▸ Task objective
Could you copy every line of the records word for word, leaving the pictures out of your answer?

^^^^^^^^^^^^^^^^

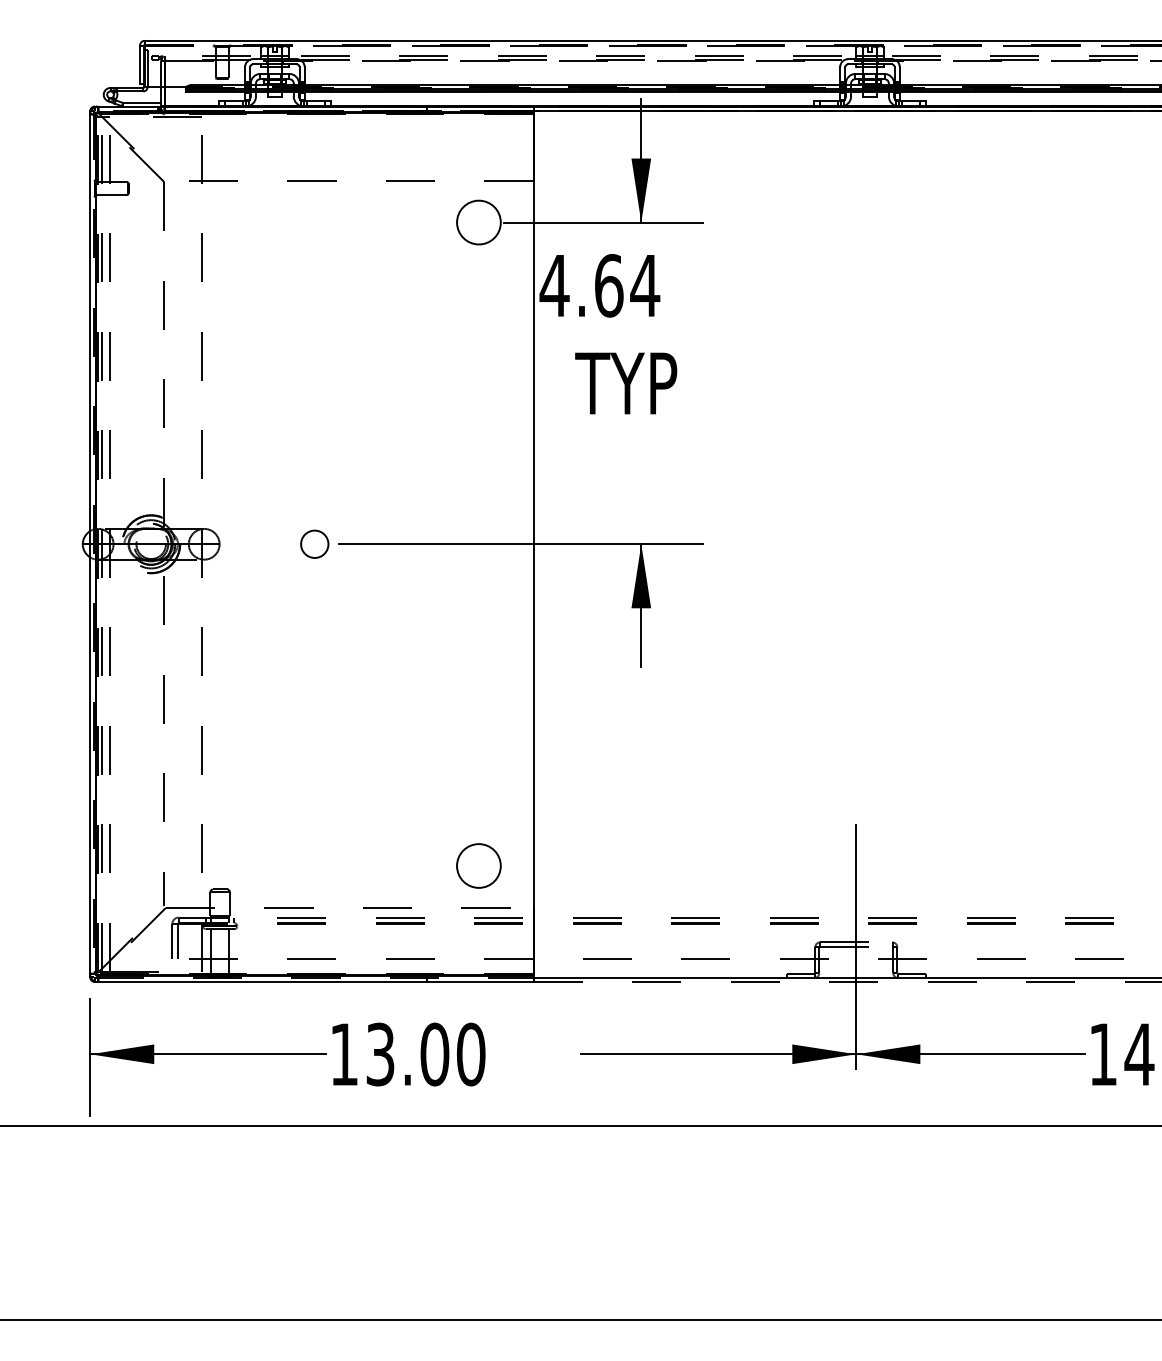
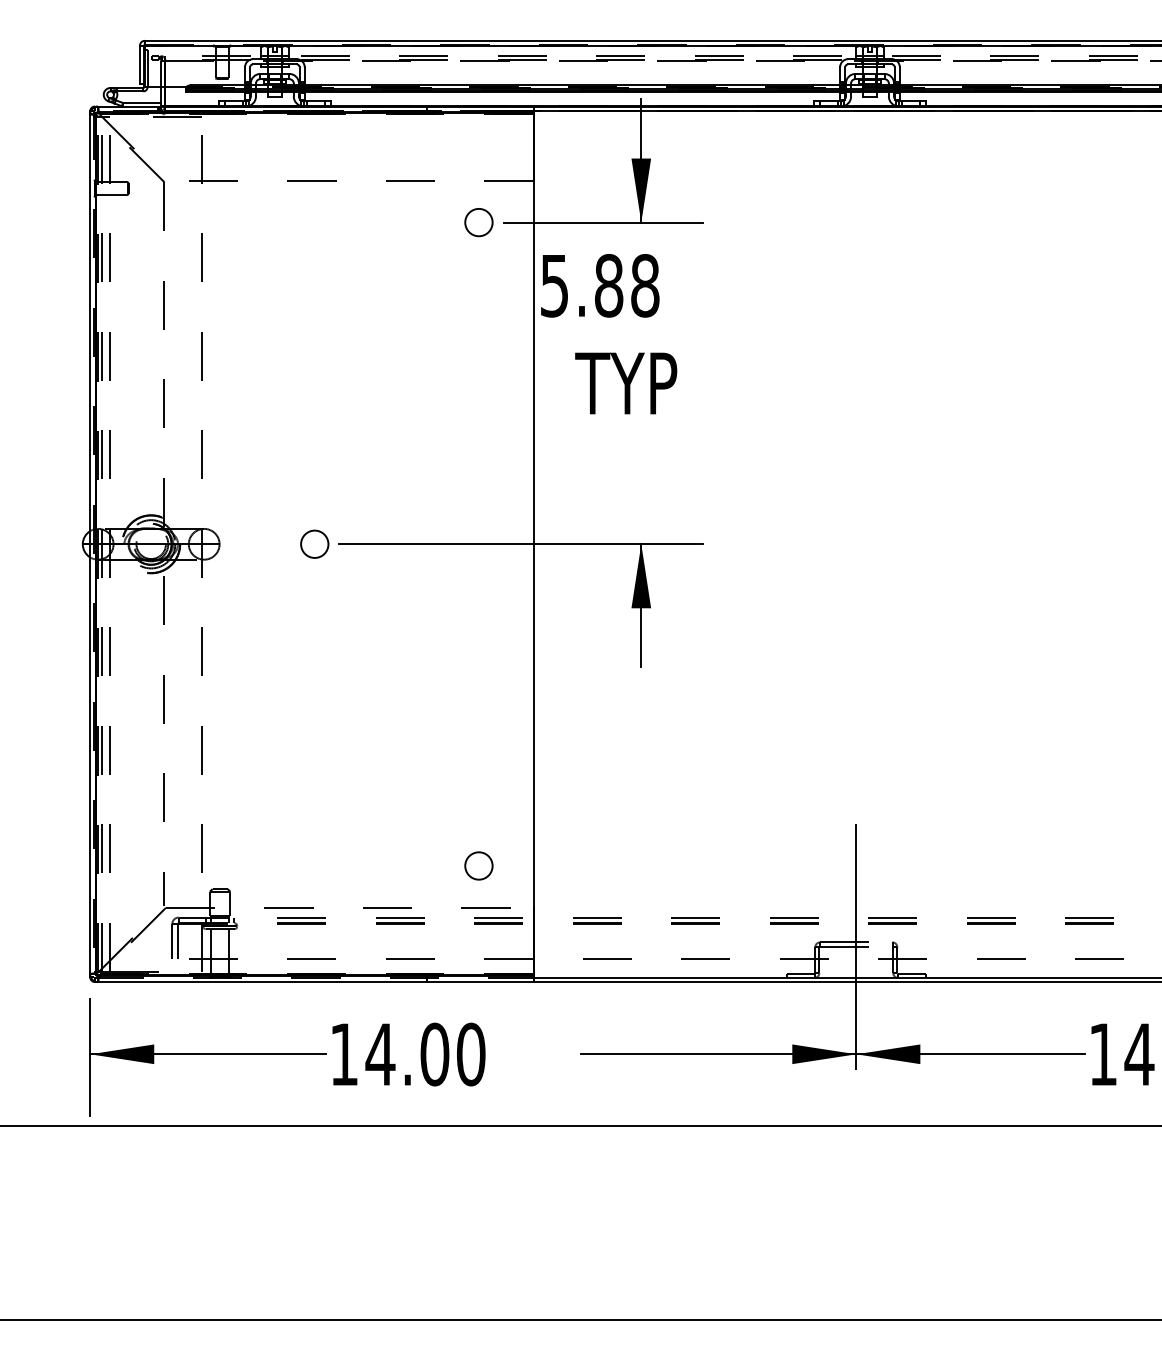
line at (653, 45): dashed -> solid
circle at (478, 222) diameter: 44 px -> 27 px
text at (599, 285): 4.64 -> 5.88
circle at (478, 865) size: 46x46 px -> 30x30 px
line at (847, 982): dashed -> solid
text at (380, 1054): 13.00 -> 14.00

^^^^^^^^^^^^^^^^

▸ Written solution
line at (653, 45): dashed -> solid
circle at (478, 222) diameter: 44 px -> 27 px
text at (599, 285): 4.64 -> 5.88
circle at (478, 865) size: 46x46 px -> 30x30 px
line at (847, 982): dashed -> solid
text at (380, 1054): 13.00 -> 14.00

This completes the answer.